About three in 10 special providers (29 per cent) reported that demand for places was greater than they could accommodate during the latest lockdown.

Special settings described why operating at full capacity during lockdowns was not possible, as:

  • Not all of their staff were available because of shielding or their own children being off school.
  • Schools did not have space to allow for social distancing, and pupils were unable to adhere to it because of their needs and behaviours.
  • Staff and parents and were not convinced that high levels of mixing were advisable, especially for pupils with underlying conditions and medical vulnerabilities, and when incidence of the virus was high.

6. Difficulties accessing remote learning

The report warned that supporting pupils when they were not in school was difficult and remote learning was very difficult for families of pupils with EHCPs.

Despite many specialist settings trying different methods of supporting learning at home, it said parents interviewed identified that:

   • They do not all have IT access (headteachers reported about a third of families had limited IT access).

   • They had competing demands on their time, including working and caring for and supporting home learning of other children.

  • They were unable to help their children to learn or provide the specialist support children would receive in school.

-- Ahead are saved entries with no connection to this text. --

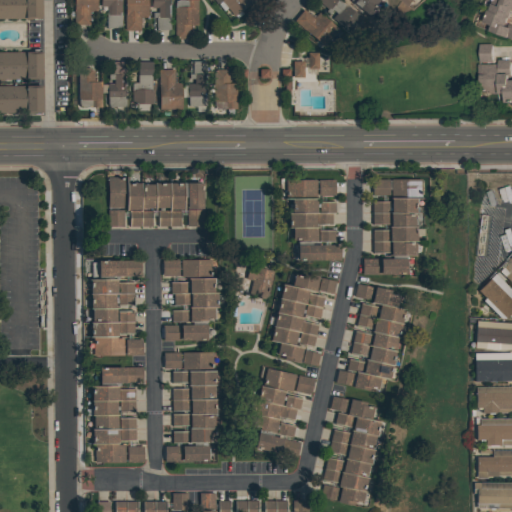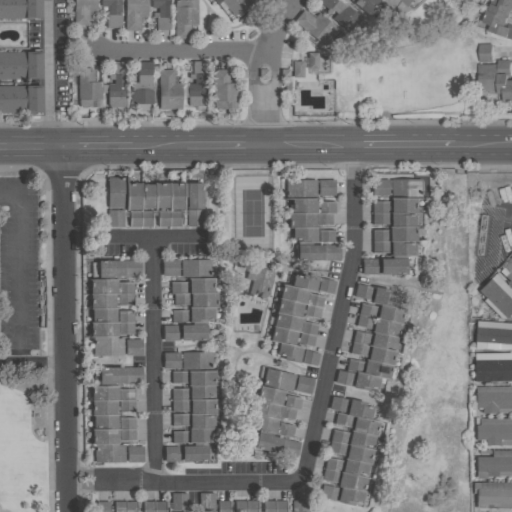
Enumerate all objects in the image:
building: (411, 0)
building: (216, 1)
building: (412, 1)
road: (286, 2)
building: (377, 2)
building: (234, 5)
building: (234, 6)
building: (369, 6)
building: (501, 7)
building: (161, 8)
building: (364, 8)
building: (20, 9)
building: (20, 10)
building: (83, 10)
building: (82, 11)
building: (110, 12)
building: (338, 12)
building: (112, 13)
building: (133, 14)
building: (134, 14)
building: (341, 14)
building: (160, 15)
building: (501, 16)
building: (183, 17)
building: (185, 17)
building: (498, 24)
building: (316, 26)
building: (315, 27)
road: (181, 53)
building: (485, 53)
building: (312, 60)
building: (21, 65)
building: (20, 66)
building: (297, 69)
road: (264, 70)
park: (409, 70)
road: (47, 75)
building: (241, 75)
building: (487, 78)
building: (495, 78)
building: (504, 80)
building: (143, 84)
building: (115, 86)
building: (140, 86)
building: (195, 86)
building: (197, 87)
building: (87, 88)
building: (88, 89)
building: (168, 90)
building: (224, 91)
building: (167, 92)
building: (222, 92)
building: (21, 99)
building: (20, 100)
road: (433, 148)
road: (225, 149)
road: (309, 149)
road: (96, 150)
road: (159, 150)
road: (30, 151)
building: (395, 187)
building: (309, 188)
building: (314, 190)
building: (115, 201)
building: (132, 204)
building: (146, 204)
building: (160, 205)
building: (174, 205)
building: (191, 205)
building: (194, 205)
building: (395, 205)
building: (316, 207)
building: (303, 212)
building: (326, 212)
building: (379, 212)
building: (397, 216)
building: (392, 220)
building: (310, 222)
building: (304, 233)
building: (312, 235)
building: (327, 235)
building: (393, 235)
road: (156, 236)
building: (392, 249)
building: (317, 251)
building: (317, 252)
building: (383, 266)
building: (383, 266)
building: (119, 268)
building: (186, 268)
building: (115, 269)
building: (508, 270)
road: (19, 271)
building: (507, 271)
building: (258, 280)
building: (187, 284)
building: (115, 285)
building: (313, 285)
building: (192, 286)
building: (375, 294)
building: (497, 295)
building: (496, 296)
building: (187, 298)
building: (305, 298)
building: (115, 299)
building: (111, 307)
building: (380, 310)
building: (302, 312)
building: (115, 313)
building: (186, 313)
building: (298, 314)
building: (179, 315)
building: (377, 324)
building: (298, 326)
building: (115, 327)
building: (183, 329)
road: (63, 331)
building: (184, 332)
building: (493, 335)
building: (493, 335)
building: (372, 338)
building: (374, 338)
building: (295, 340)
building: (115, 345)
building: (118, 346)
building: (371, 352)
building: (297, 355)
building: (310, 358)
road: (151, 361)
building: (185, 361)
road: (32, 362)
building: (368, 366)
building: (492, 367)
building: (492, 370)
building: (120, 375)
building: (192, 377)
building: (112, 378)
building: (356, 378)
building: (286, 380)
building: (192, 381)
building: (275, 385)
building: (304, 385)
building: (193, 391)
building: (108, 395)
building: (282, 397)
building: (115, 399)
building: (493, 399)
building: (492, 401)
building: (193, 405)
building: (349, 407)
building: (109, 409)
building: (274, 410)
building: (277, 416)
building: (194, 419)
building: (109, 423)
building: (355, 423)
building: (272, 424)
building: (113, 428)
building: (193, 428)
road: (310, 430)
building: (495, 431)
building: (494, 434)
building: (194, 435)
building: (109, 437)
building: (354, 439)
building: (275, 441)
park: (26, 446)
building: (348, 452)
building: (113, 453)
building: (185, 453)
building: (351, 453)
building: (135, 454)
building: (186, 454)
building: (100, 456)
building: (495, 464)
building: (494, 465)
building: (348, 467)
building: (345, 480)
building: (492, 492)
building: (494, 494)
building: (343, 495)
building: (205, 502)
building: (207, 502)
building: (176, 503)
building: (116, 505)
building: (159, 505)
building: (102, 506)
building: (102, 506)
building: (125, 506)
building: (130, 506)
building: (145, 506)
building: (153, 506)
building: (223, 506)
building: (237, 506)
building: (251, 506)
building: (253, 506)
building: (266, 506)
building: (280, 506)
building: (297, 506)
building: (299, 506)
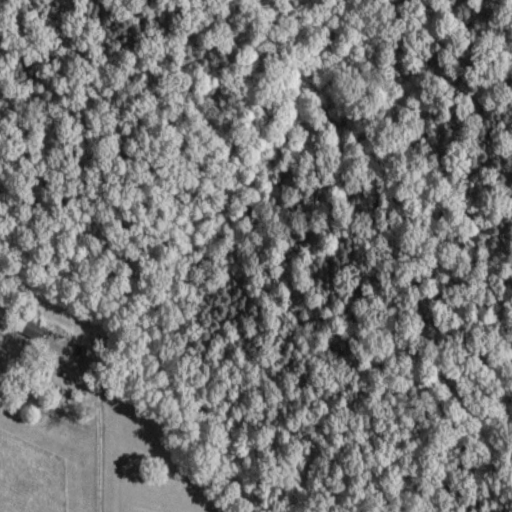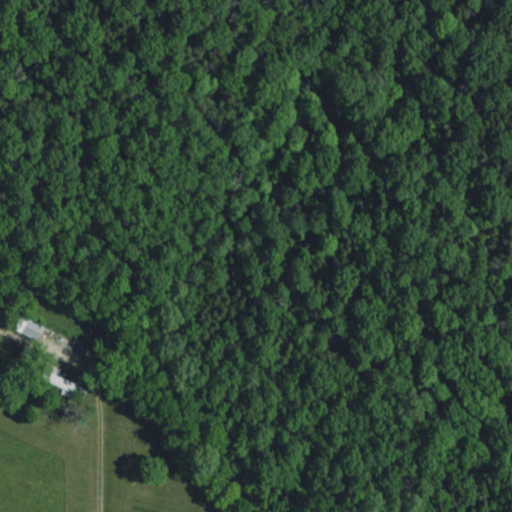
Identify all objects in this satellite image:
building: (26, 330)
road: (97, 406)
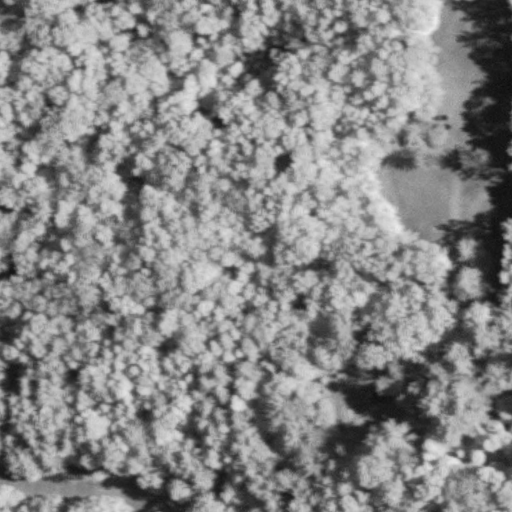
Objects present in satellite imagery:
road: (180, 2)
road: (410, 85)
road: (60, 119)
parking lot: (477, 129)
road: (490, 131)
road: (474, 254)
road: (216, 314)
road: (472, 317)
road: (201, 321)
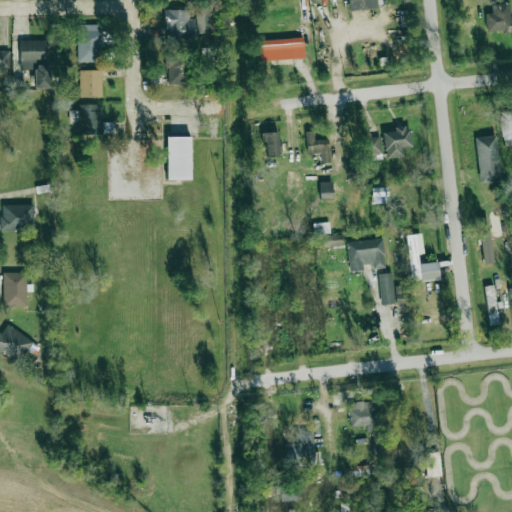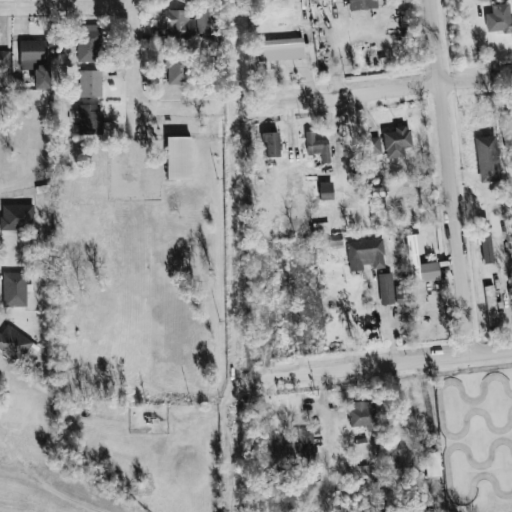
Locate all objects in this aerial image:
building: (361, 4)
building: (361, 4)
road: (68, 7)
building: (498, 18)
building: (499, 18)
building: (185, 24)
building: (179, 26)
road: (336, 39)
building: (89, 43)
building: (281, 44)
building: (280, 49)
building: (4, 59)
building: (35, 61)
road: (136, 66)
building: (176, 68)
building: (177, 68)
building: (90, 83)
road: (397, 88)
road: (179, 107)
building: (88, 118)
building: (506, 125)
building: (506, 126)
building: (396, 141)
building: (395, 142)
building: (271, 143)
building: (317, 147)
building: (372, 147)
building: (179, 157)
building: (178, 158)
building: (486, 158)
building: (486, 158)
road: (451, 177)
building: (325, 190)
building: (379, 194)
building: (16, 217)
building: (511, 223)
building: (321, 227)
building: (331, 240)
building: (485, 241)
building: (365, 254)
building: (366, 255)
building: (416, 261)
building: (419, 263)
building: (386, 288)
building: (14, 289)
building: (491, 305)
building: (14, 342)
road: (491, 353)
road: (361, 368)
building: (362, 415)
building: (411, 416)
building: (360, 419)
raceway: (510, 426)
building: (299, 450)
building: (301, 450)
building: (432, 464)
building: (358, 471)
building: (287, 495)
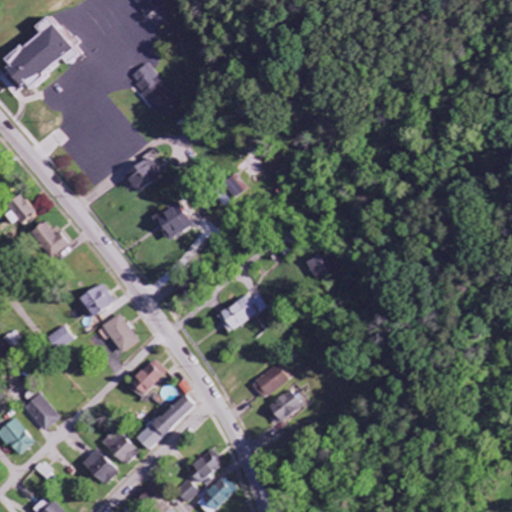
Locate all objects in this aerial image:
building: (150, 6)
building: (43, 59)
building: (159, 92)
building: (145, 176)
building: (239, 190)
building: (23, 211)
building: (177, 222)
building: (55, 241)
building: (327, 266)
building: (188, 288)
building: (100, 302)
road: (149, 305)
building: (244, 313)
building: (124, 334)
building: (65, 339)
building: (11, 345)
building: (151, 378)
building: (275, 382)
building: (287, 408)
building: (46, 413)
road: (84, 413)
building: (169, 423)
building: (20, 438)
building: (125, 449)
road: (160, 456)
road: (10, 463)
building: (209, 467)
building: (104, 469)
building: (48, 471)
building: (221, 495)
building: (187, 497)
building: (49, 506)
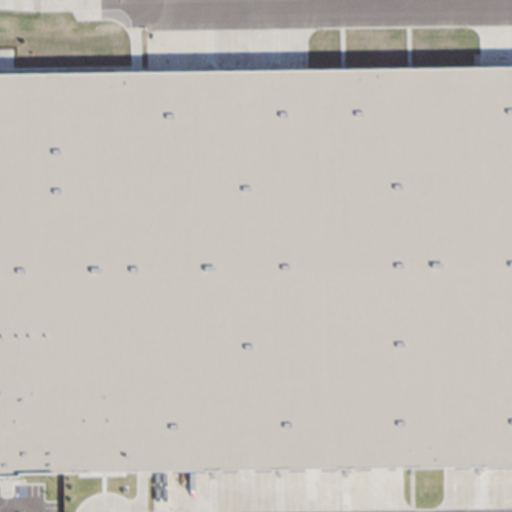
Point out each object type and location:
building: (255, 261)
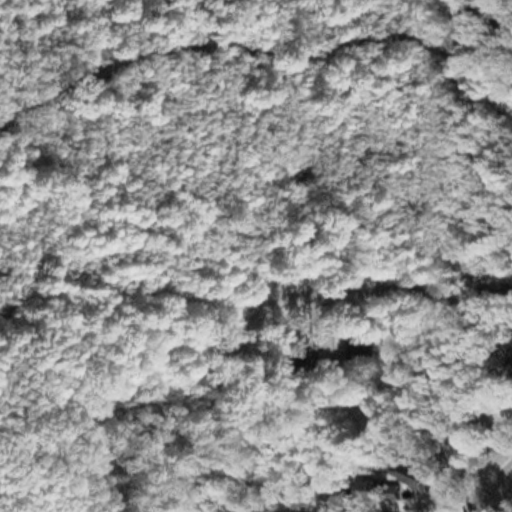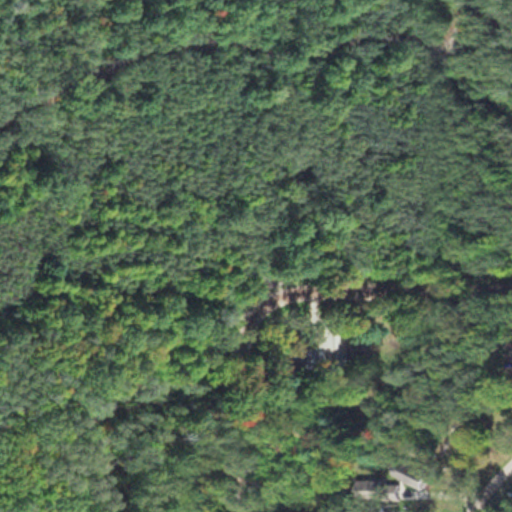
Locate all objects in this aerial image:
road: (278, 289)
building: (355, 348)
building: (296, 357)
building: (409, 474)
road: (489, 485)
building: (367, 489)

• Some children and young people cannot engage with a screen because of their SEND.

• Disruptions to normality meant that many children’s needs and behaviours worsened, and families had little support with this. Supporting their wellbeing and happiness had to become more of a priority than learning.

7. Special schools restricted by Covid

Special school and college heads reported still having to restrict what they could offer pupils as they, and wider society, operated under Covid safety restrictions.

Headteachers detailed how they were still unable to provide the full package of support, which they saw as vital to supporting their pupils’ development.

This included on-site activities, such as therapies and social events, being either severely limited or cancelled. More than half of headteachers (52 per cent) reported that they were having to limit their in-school activities.

Off-site activities, such as swimming, travel training and work experience, were also not able to take place in most settings. And seven out of 10 headteachers said they were having to restrict their usual out-of-school activities.

8. Recovery plans ‘not suited to the sector’

Headteachers of special schools and colleges felt that the suggestions made to date from the government on Covid education recovery were “unsuitable for the special school sector because they did not provide what they and their pupils needed”, the report said.

The survey demonstrated that, while 65 per cent of headteachers had accessed, or considered accessing, catch-up funding, many felt they were ineligible or it was inadequate to cover the types and levels of additional costs they would incur, such as specialist mental health support, pool cleaning or residential area sanitation.

And only 8 per cent of heads had applied for, or would consider applying for, National Tutoring Programme funding. Interviews revealed that this was because they believed their pupils would not benefit from academic input from a tutor not known to them and who is not experienced in supporting pupils at special schools and colleges.